This thesis investigated the effect of acute psychological stress and (beta)-adrenergic receptor ((beta)AR) stimulation on the mobilization of CD8+ T lymphocytes (CD8TLs) and progenitor cell (PC) populations. Chapter 2 demonstrated that CD8TL stress- and (beta)AR- sensitivity increases in parallel with greater effector functions and cell differentiation. As Cytomegalovirus (CMV) infection influences CD8TL differentiation, Chapter 3 compared the mobilization of cytotoxic lymphocytes in CMV seropositive and seronegative individuals; CMV infection enhanced the stress reactivity of CD8TLs, CD4TLs and NKT-like cells. Chapter 4 examined whether antigen-specificity could modulate CD8TL stress- and (beta)AR-sensitivity. CMV-specific cells demonstrated enhanced mobilization compared to the total-memory CD8TL and the total Epstein-Barr virus (EBV) population. In Chapter 5, we demonstrated that PC subsets, capable of both replenishing leukocyte populations and maintaining endothelial integrity, were also mobilized by acute psychological stress. This result was not replicated by (beta)ARagonist infusion suggesting the involvement of (alpha)AR or non-adrenergic mechanism.
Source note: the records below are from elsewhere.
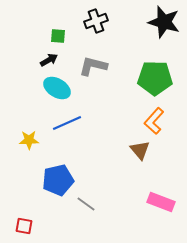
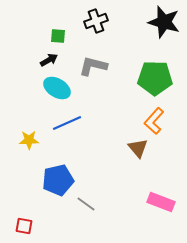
brown triangle: moved 2 px left, 2 px up
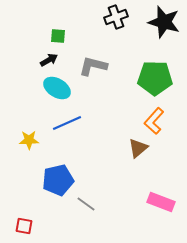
black cross: moved 20 px right, 4 px up
brown triangle: rotated 30 degrees clockwise
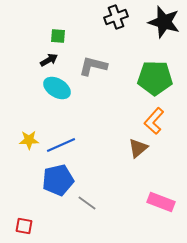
blue line: moved 6 px left, 22 px down
gray line: moved 1 px right, 1 px up
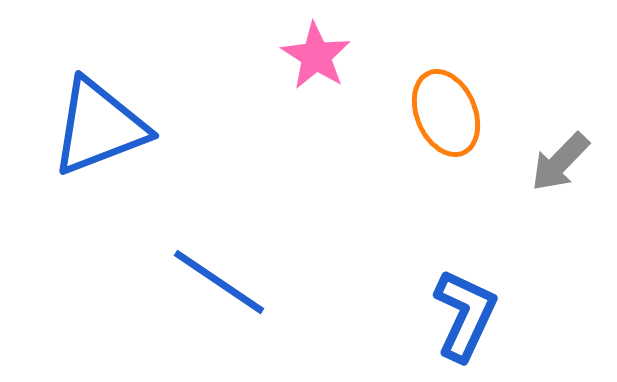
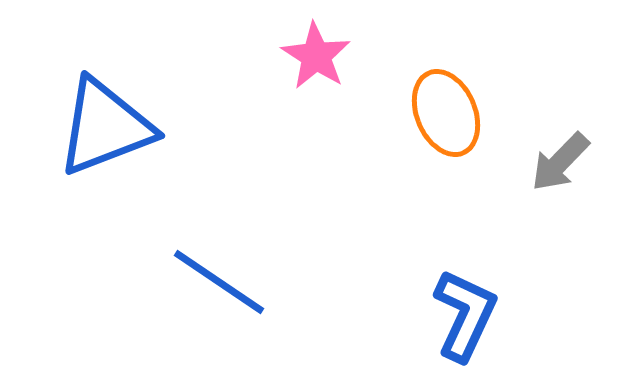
blue triangle: moved 6 px right
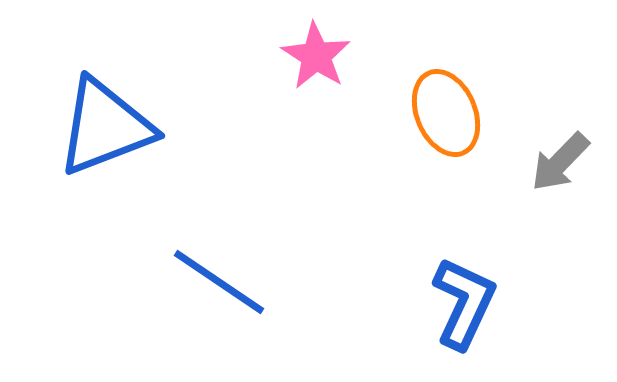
blue L-shape: moved 1 px left, 12 px up
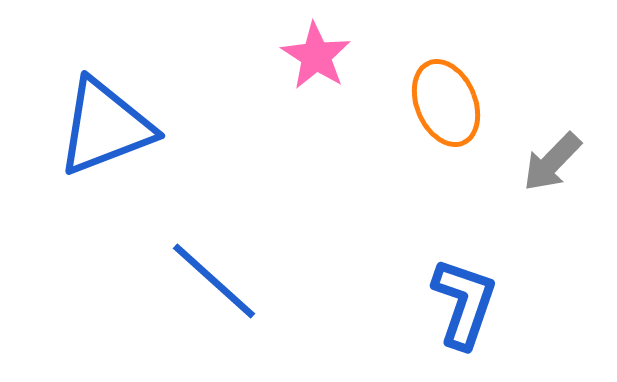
orange ellipse: moved 10 px up
gray arrow: moved 8 px left
blue line: moved 5 px left, 1 px up; rotated 8 degrees clockwise
blue L-shape: rotated 6 degrees counterclockwise
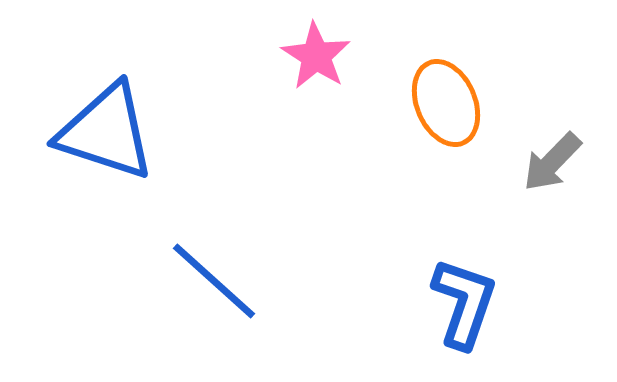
blue triangle: moved 1 px right, 5 px down; rotated 39 degrees clockwise
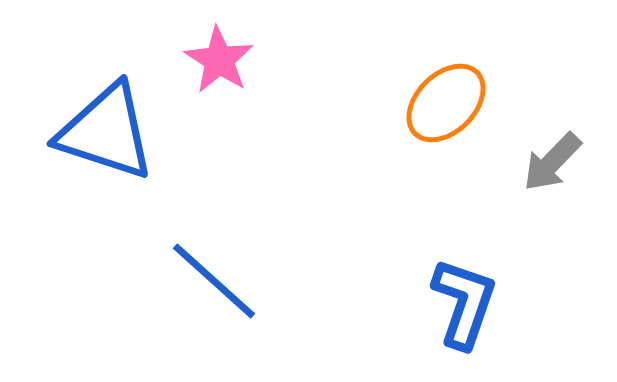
pink star: moved 97 px left, 4 px down
orange ellipse: rotated 68 degrees clockwise
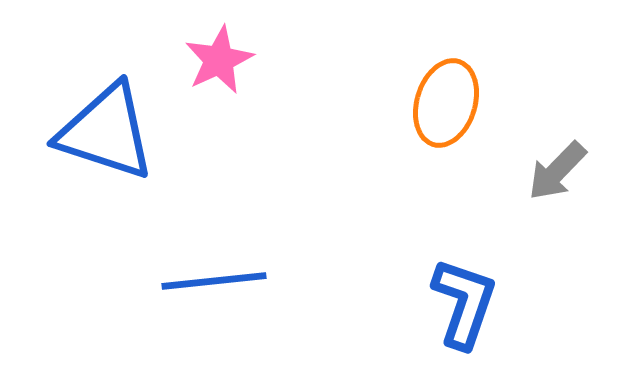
pink star: rotated 14 degrees clockwise
orange ellipse: rotated 28 degrees counterclockwise
gray arrow: moved 5 px right, 9 px down
blue line: rotated 48 degrees counterclockwise
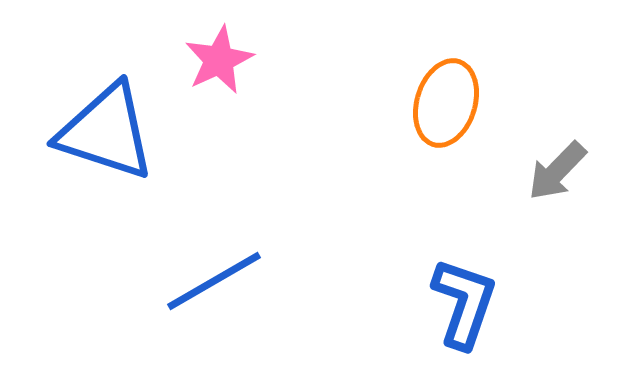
blue line: rotated 24 degrees counterclockwise
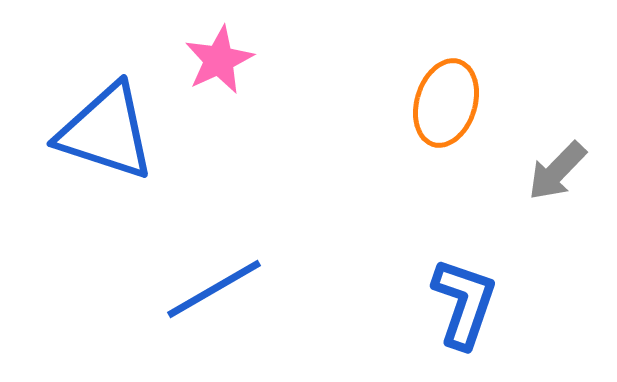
blue line: moved 8 px down
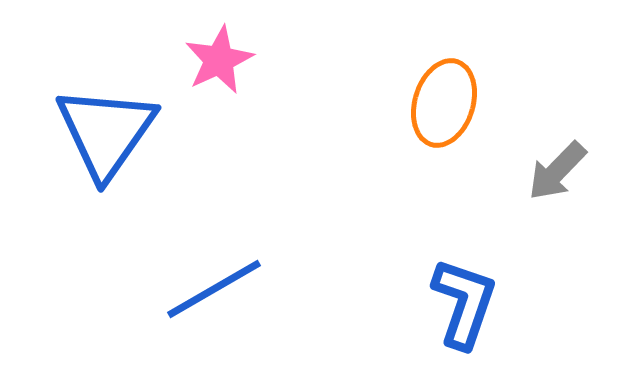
orange ellipse: moved 2 px left
blue triangle: rotated 47 degrees clockwise
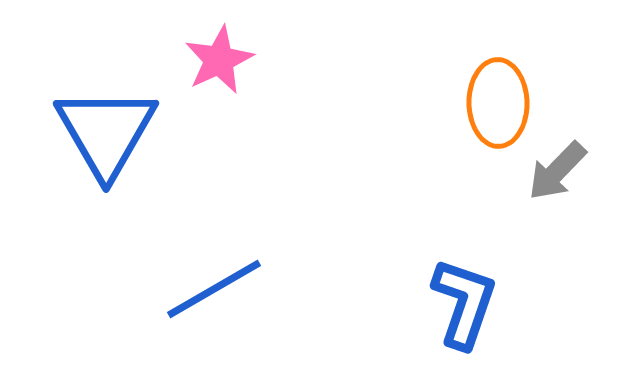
orange ellipse: moved 54 px right; rotated 18 degrees counterclockwise
blue triangle: rotated 5 degrees counterclockwise
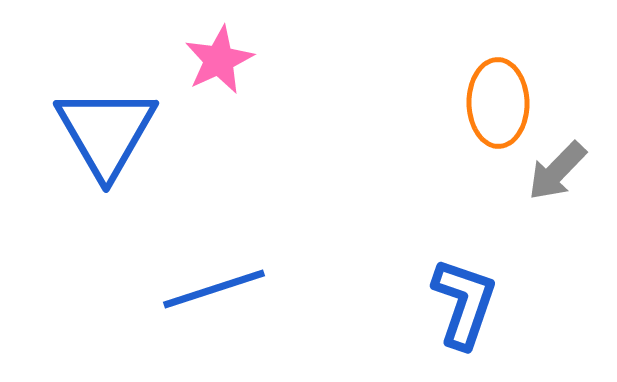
blue line: rotated 12 degrees clockwise
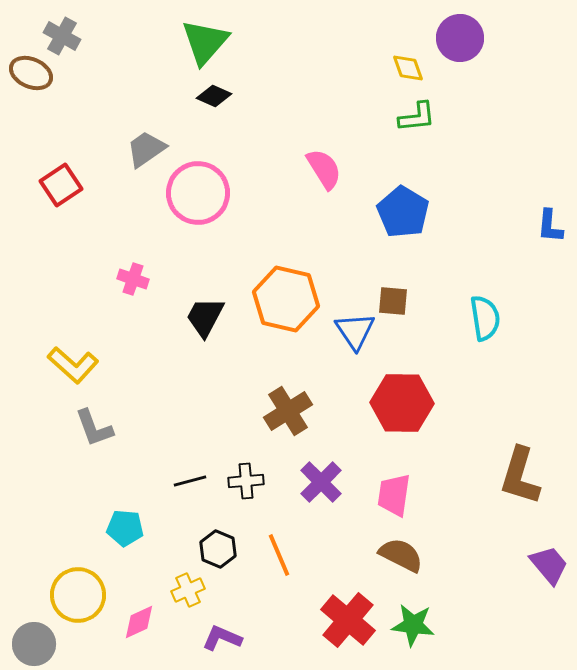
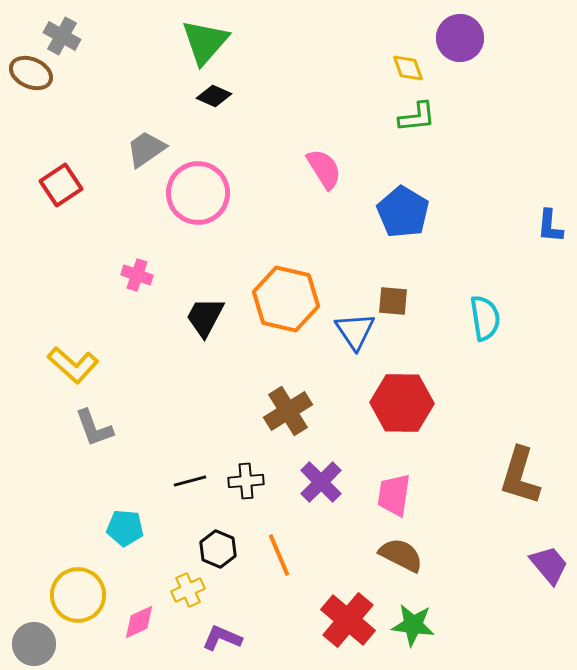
pink cross: moved 4 px right, 4 px up
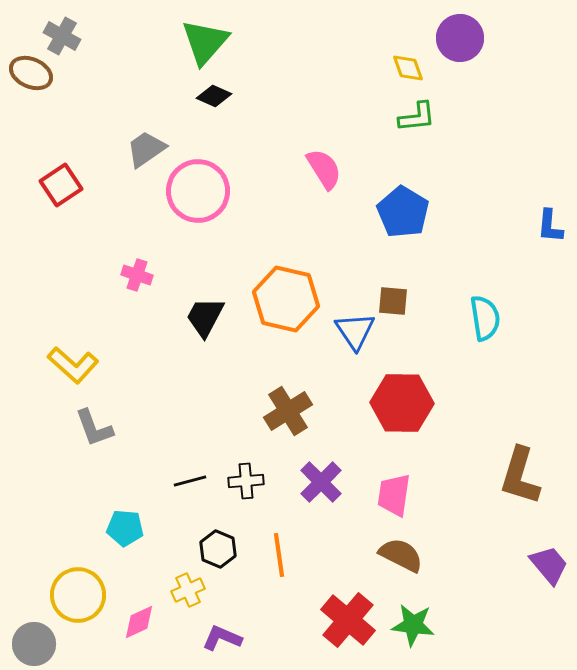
pink circle: moved 2 px up
orange line: rotated 15 degrees clockwise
In sum, the current findings suggest that stress mobilization serves to protect the host by increasing immune protection and tissue repair mechanisms. However, such a response may also be detrimental dependent on the circumstance, i.e., infection versus inflammation.

Objectives
Stimuli that activate the sympathetic nervous system, such as acute psychological stress, rapidly invoke a robust mobilization of lymphocytes into the circulation. Experimental animal studies suggest that bone marrow-derived progenitor cells (PCs) also mobilize in response to sympathetic stimulation. Here we tested the effects of acute psychological stress and brief pharmacological β-adrenergic (βAR) stimulation on peripheral PC numbers in humans.
Methods
In two studies, we investigated PC mobilization in response to an acute speech task (n=26) and βAR-agonist (isoproterenol) infusion (n=20). A subset of 8 participants also underwent the infusion protocol with concomitant administration of the βAR-antagonist propranolol. Flow cytometry was used to enumerate lymphocyte subsets, total progenitor cells, total haematopoietic stem cells (HSC), early HSC (multi-lineage potential), late HSC (lineage committed), and endothelial PCs (EPCs).
Results
Both psychological stress and βAR-agonist infusion caused the expected mobilization of total monocytes and lymphocytes and CD8+ T lymphocytes. Psychological stress also induced a modest, but significant, increase in total PCs, HSCs, and EPC numbers in peripheral blood. However, infusion of a βAR-agonist did not result in a significant change in circulating PCs.
Conclusion
PCs are rapidly mobilized by psychological stress via mechanisms independent of βAR-stimulation, although the findings do not exclude βAR-stimulation as a possible cofactor. Considering the clinical and physiological relevance, further research into the mechanisms involved in stress-induced PC mobilization seems warranted.